Poi ho provato a volgere lo sguardo su una lettura ancora più strettamente economica delle derive del nostro Paese, attingendo a dati OCSE, Istat e FMI largamente diffusi sulla stampa di questi giorni:


• La produttività dei fattori in Italia è oggi sotto i livelli del 93 e ben sotto quella raggiunta nel 2001 e di molti punti sotto quella dei paesi concorrenti, che nel periodo sono molto cresciuti; nei pochi anni di crescita del periodo è comunque sempre cresciuta sempre meno di quella degli altri Paesi concorrenti (Francia, Germania, Regno Unito, Giappone, Stati Uniti). I dati sono dell’OCSE;


• Il PIL per ora lavorata è sotto il livello del 2001 e dal 93 ad oggi è quasi sempre cresciuto meno di quella degli altri Paesi concorrenti, che oggi stanno molto al di sopra del livello da noi raggiunto (OCSE);


• Un quarto degli Italiani sperimenta il rischio di povertà o di esclusione sociale (Rapporto annuale dell’Istat presentato a Montecitorio il 23 maggio);


• Nel decennio 2001-2010 l’Italia ha realizzato la performance di crescita peggiore di tutti i paesi dell’UE (Istat, ibidem);


Perché si dovrebbe essere ottimisti? Perché ci arrabbiamo se Standard & Poor’s prospetta un outlook negativo per il nostro Paese?


Si potrebbe replicare:


• Perché ad oggi la ricchezza privata (ricchezza finanziaria netta delle famiglie in % del PIL) è superiore a quella di molti dei paesi concorrenti (dati FMI, tabella su Il sole 24 ore del 19 maggio);


• Perché ad oggi il debito pubblico rapportato alla ricchezza privata è in linea e talora migliore del dato relativo ai paesi concorrenti;


• perché ad oggi circa la metà del debito pubblico italiano è in mano di Italiani.

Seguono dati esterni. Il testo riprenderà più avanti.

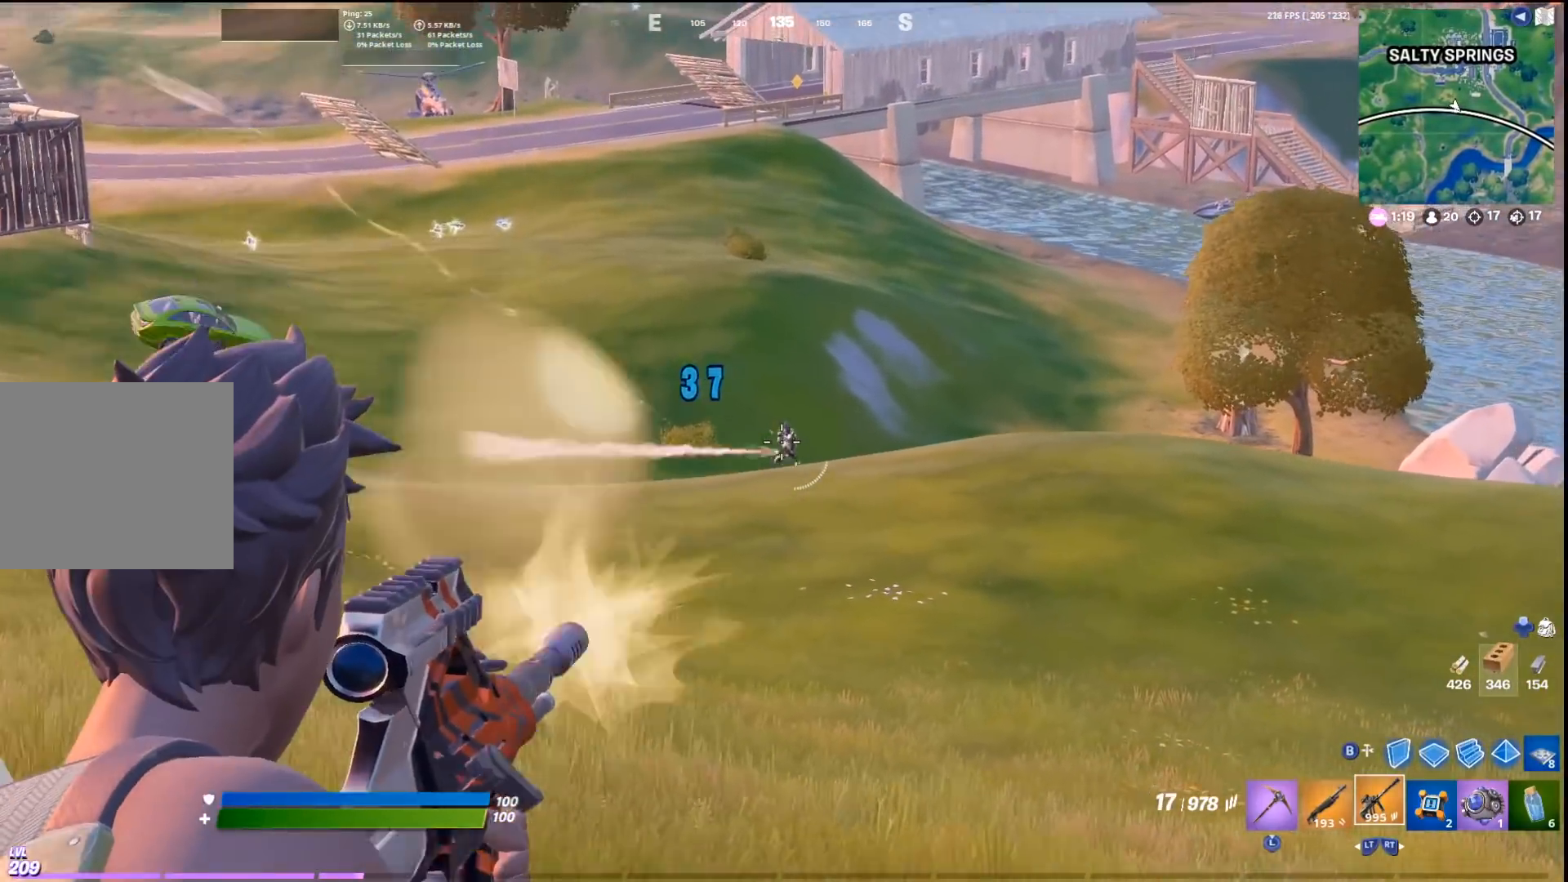
{"buttons": ["L1"], "left_stick": "left", "right_stick": "up-right", "events": [[33, "R1", "down"], [133, "R1", "up"], [167, "R1", "down"], [267, "R1", "up"], [333, "R1", "down"], [433, "R1", "up"], [433, "left_stick", "left"], [500, "right_stick", "up-right"]]}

Bene: io non credo che contrapporre dati “ottimisti” a dati “pessimisti” aiuti a capire (in fondo ottimismo e pessimismo non sono altro che due nomi diversi assegnati alla fondamentale ignoranza del futuro che caratterizza gli uomini).


Quello che mi pare certo è che le tendenze sono molto preoccupanti, tanto più perché la deriva anche economica e produttiva è ormai lunga ed inequivoca, e per certi versi – non foss’altro per la sua misurabilità – anche più chiara di quanto si possa osservare in ottica sociologica.


Stiamo, secondo me, consumando il capitale accumulato da almeno due generazioni (per questo un certo benessere “regge”) e stiamo raschiando il fondo delle energie vitali e morali del Paese.


Se è così – ed ovviamente spero di sbagliarmi – mi prende l’angoscia del senso di responsabilità generazionale: che cosa abbiamo ricevuto dalle generazioni che ci hanno preceduto e che cosa lasciamo a quelle che ci seguiranno? Come si presenta il bilancio della NOSTRA gestione del NOSTRO ambiente economico, sociale, morale?


Quando pongo questa domanda ad amici della mia generazione sento propormi varie considerazioni ma sinteticamente ascrivibili a due tipi di risposta:


(1) beh! In fondo non è tutta colpa nostra! E’ l’intero Occidente che sta declinando e non c’è ragione di pensare che noi avremmo potuto sottrarci a questa deriva;


(2) eh! Va bene, ma anche questi nostri giovani potrebbero darsi da fare, alzare i loro morbidi sederi dai loro troppo comodi divani e pedalare con maggior vigore di quanto non facciano al riparo degli agi che gli abbiamo procurato!


Entrambe le risposte mi lasciano completamente insoddisfatto ( e magari – come troppo spesso mi accade – anche un po’ irritato): la prima non è vera, basta guardare alla Germania, alla Francia ed al Regno Unito; la seconda mi pare addirittura elusiva e sostanzialmente qualunquista.


Per avere risposte convincenti, bisogna porci domande chiare: la nostra generazione è stata inadeguata ai problemi che ha dovuto affrontare, inadeguata dal punto di vista politico, inadeguata dal punto di vista morale, inadeguata dal punto di vista culturale?


C’è qualcuno che sa darmi ragionevolmente torto, se possibile senza addossare, come è banale fare, tutte le colpe a chi ci governa? Siamo ancora in tempo per ritrovare una mente in opera, un riarmo mentale più che morale (Censis, Rapporto 2010)?


Spero, molto ovviamente, in una valanga di convincenti argomentazioni positive!